* What is needed: Your reply should be the whole listing, copied exactly, with the pictures left out.
BEGIN
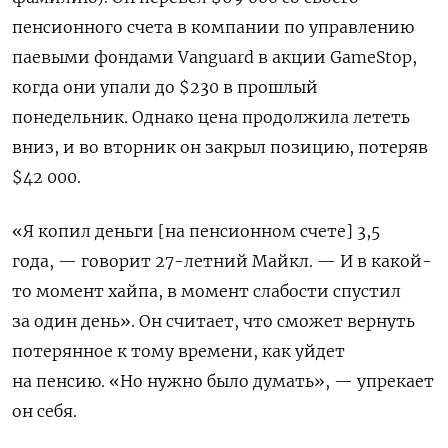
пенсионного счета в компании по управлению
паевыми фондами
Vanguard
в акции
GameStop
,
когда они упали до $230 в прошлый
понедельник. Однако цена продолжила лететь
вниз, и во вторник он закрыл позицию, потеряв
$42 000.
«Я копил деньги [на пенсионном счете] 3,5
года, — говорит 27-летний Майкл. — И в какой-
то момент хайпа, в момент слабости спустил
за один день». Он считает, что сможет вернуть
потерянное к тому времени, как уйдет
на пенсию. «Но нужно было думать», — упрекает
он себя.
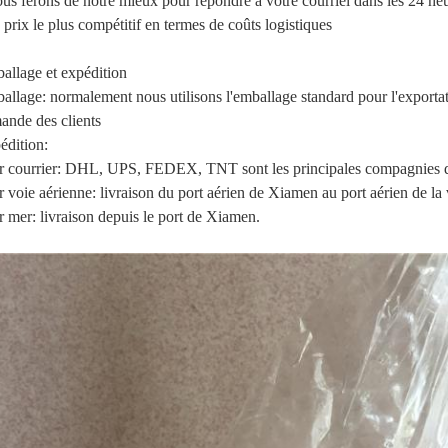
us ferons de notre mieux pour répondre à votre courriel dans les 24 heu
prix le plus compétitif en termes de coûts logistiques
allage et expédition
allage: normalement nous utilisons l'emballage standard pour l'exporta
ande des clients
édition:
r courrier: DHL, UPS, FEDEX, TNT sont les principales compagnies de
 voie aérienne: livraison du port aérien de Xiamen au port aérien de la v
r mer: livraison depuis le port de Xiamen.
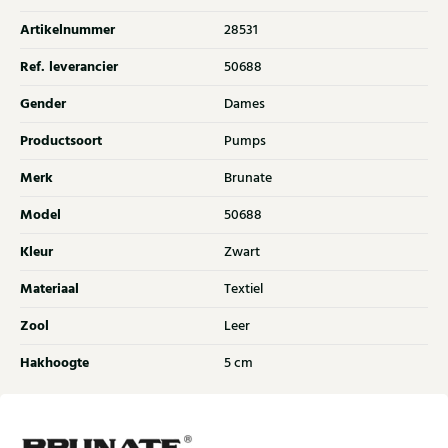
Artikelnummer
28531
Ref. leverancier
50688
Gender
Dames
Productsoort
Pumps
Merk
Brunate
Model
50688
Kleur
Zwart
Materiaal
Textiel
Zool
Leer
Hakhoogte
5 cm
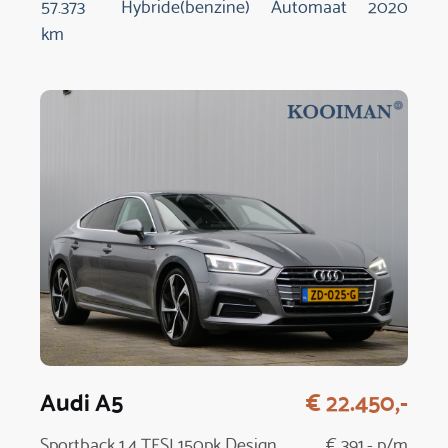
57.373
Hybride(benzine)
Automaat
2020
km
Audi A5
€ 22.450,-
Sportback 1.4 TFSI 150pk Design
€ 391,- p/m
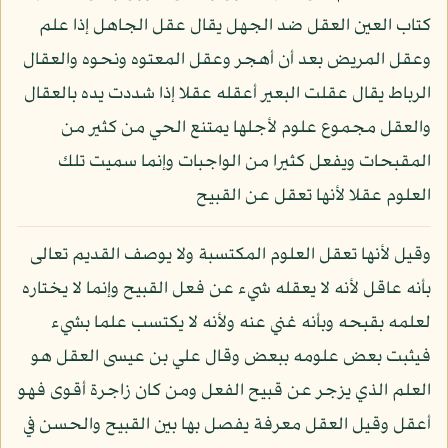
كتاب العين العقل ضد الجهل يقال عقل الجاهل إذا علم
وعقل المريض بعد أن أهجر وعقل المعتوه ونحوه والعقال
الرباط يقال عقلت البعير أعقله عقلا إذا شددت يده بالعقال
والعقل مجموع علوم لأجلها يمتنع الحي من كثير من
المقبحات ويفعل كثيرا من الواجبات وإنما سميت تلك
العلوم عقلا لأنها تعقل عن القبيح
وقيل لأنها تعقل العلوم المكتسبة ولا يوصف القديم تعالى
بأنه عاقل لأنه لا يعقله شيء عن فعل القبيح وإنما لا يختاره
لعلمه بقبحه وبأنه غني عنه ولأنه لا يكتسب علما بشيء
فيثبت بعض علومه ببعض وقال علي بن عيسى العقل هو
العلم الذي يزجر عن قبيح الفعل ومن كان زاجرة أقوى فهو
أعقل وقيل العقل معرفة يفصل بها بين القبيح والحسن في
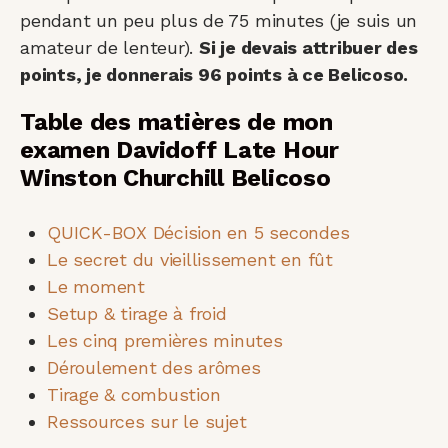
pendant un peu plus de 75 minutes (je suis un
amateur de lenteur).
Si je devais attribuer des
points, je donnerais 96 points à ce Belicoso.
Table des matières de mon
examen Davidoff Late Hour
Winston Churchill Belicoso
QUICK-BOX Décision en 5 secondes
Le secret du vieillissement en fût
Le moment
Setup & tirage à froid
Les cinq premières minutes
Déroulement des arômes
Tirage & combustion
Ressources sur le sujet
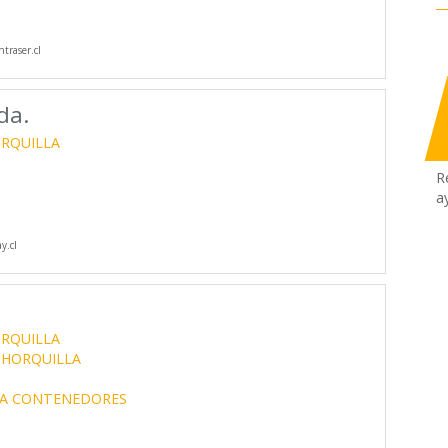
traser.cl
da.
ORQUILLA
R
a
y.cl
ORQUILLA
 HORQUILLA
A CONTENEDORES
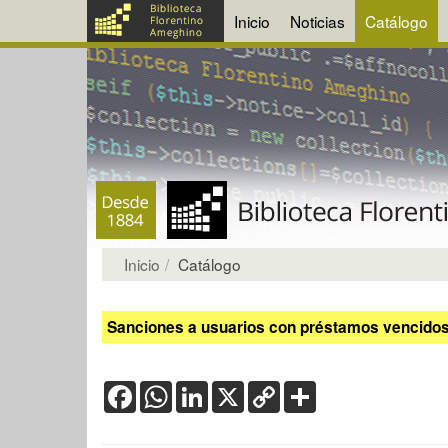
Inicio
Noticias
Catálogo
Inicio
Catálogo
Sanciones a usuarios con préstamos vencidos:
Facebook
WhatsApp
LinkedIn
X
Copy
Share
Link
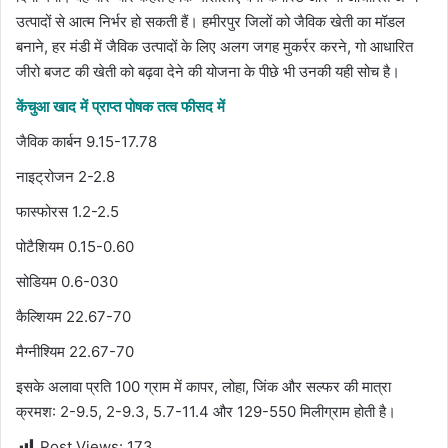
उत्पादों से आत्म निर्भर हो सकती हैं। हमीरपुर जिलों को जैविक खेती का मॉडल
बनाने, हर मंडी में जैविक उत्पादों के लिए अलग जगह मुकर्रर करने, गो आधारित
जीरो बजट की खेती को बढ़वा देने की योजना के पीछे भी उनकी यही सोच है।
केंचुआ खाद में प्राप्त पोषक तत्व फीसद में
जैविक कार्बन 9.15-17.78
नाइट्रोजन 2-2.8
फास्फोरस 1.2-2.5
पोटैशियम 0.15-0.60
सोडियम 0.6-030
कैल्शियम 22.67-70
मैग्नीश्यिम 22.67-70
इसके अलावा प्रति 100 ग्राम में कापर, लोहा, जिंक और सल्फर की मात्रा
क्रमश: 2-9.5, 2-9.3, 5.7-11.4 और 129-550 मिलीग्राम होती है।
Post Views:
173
END
* Answer for this exercise:
пенсионного счета в компании по управлению
паевыми фондами
Vanguard
в акции
GameStop
,
когда они упали до $230 в прошлый
понедельник. Однако цена продолжила лететь
вниз, и во вторник он закрыл позицию, потеряв
$42 000.
«Я копил деньги [на пенсионном счете] 3,5
года, — говорит 27-летний Майкл. — И в какой-
то момент хайпа, в момент слабости спустил
за один день». Он считает, что сможет вернуть
потерянное к тому времени, как уйдет
на пенсию. «Но нужно было думать», — упрекает
он себя.
us ferons de notre mieux pour répondre à votre courriel dans les 24 heu
prix le plus compétitif en termes de coûts logistiques
allage et expédition
allage: normalement nous utilisons l'emballage standard pour l'exporta
ande des clients
édition:
r courrier: DHL, UPS, FEDEX, TNT sont les principales compagnies de
 voie aérienne: livraison du port aérien de Xiamen au port aérien de la v
r mer: livraison depuis le port de Xiamen.
Artikelnummer
28531
Ref. leverancier
50688
Gender
Dames
Productsoort
Pumps
Merk
Brunate
Model
50688
Kleur
Zwart
Materiaal
Textiel
Zool
Leer
Hakhoogte
5 cm
57.373
Hybride(benzine)
Automaat
2020
km
Audi A5
€ 22.450,-
Sportback 1.4 TFSI 150pk Design
€ 391,- p/m
كتاب العين العقل ضد الجهل يقال عقل الجاهل إذا علم
وعقل المريض بعد أن أهجر وعقل المعتوه ونحوه والعقال
الرباط يقال عقلت البعير أعقله عقلا إذا شددت يده بالعقال
والعقل مجموع علوم لأجلها يمتنع الحي من كثير من
المقبحات ويفعل كثيرا من الواجبات وإنما سميت تلك
العلوم عقلا لأنها تعقل عن القبيح
وقيل لأنها تعقل العلوم المكتسبة ولا يوصف القديم تعالى
بأنه عاقل لأنه لا يعقله شيء عن فعل القبيح وإنما لا يختاره
لعلمه بقبحه وبأنه غني عنه ولأنه لا يكتسب علما بشيء
فيثبت بعض علومه ببعض وقال علي بن عيسى العقل هو
العلم الذي يزجر عن قبيح الفعل ومن كان زاجرة أقوى فهو
أعقل وقيل العقل معرفة يفصل بها بين القبيح والحسن في
pendant un peu plus de 75 minutes (je suis un
amateur de lenteur).
Si je devais attribuer des
points, je donnerais 96 points à ce Belicoso.
Table des matières de mon
examen Davidoff Late Hour
Winston Churchill Belicoso
QUICK-BOX Décision en 5 secondes
Le secret du vieillissement en fût
Le moment
Setup & tirage à froid
Les cinq premières minutes
Déroulement des arômes
Tirage & combustion
Ressources sur le sujet
traser.cl
da.
ORQUILLA
R
a
y.cl
ORQUILLA
 HORQUILLA
A CONTENEDORES
Inicio
Noticias
Catálogo
Inicio
Catálogo
Sanciones a usuarios con préstamos vencidos:
Facebook
WhatsApp
LinkedIn
X
Copy
Share
Link
उत्पादों से आत्म निर्भर हो सकती हैं। हमीरपुर जिलों को जैविक खेती का मॉडल
बनाने, हर मंडी में जैविक उत्पादों के लिए अलग जगह मुकर्रर करने, गो आधारित
जीरो बजट की खेती को बढ़वा देने की योजना के पीछे भी उनकी यही सोच है।
केंचुआ खाद में प्राप्त पोषक तत्व फीसद में
जैविक कार्बन 9.15-17.78
नाइट्रोजन 2-2.8
फास्फोरस 1.2-2.5
पोटैशियम 0.15-0.60
सोडियम 0.6-030
कैल्शियम 22.67-70
मैग्नीश्यिम 22.67-70
इसके अलावा प्रति 100 ग्राम में कापर, लोहा, जिंक और सल्फर की मात्रा
क्रमश: 2-9.5, 2-9.3, 5.7-11.4 और 129-550 मिलीग्राम होती है।
Post Views:
173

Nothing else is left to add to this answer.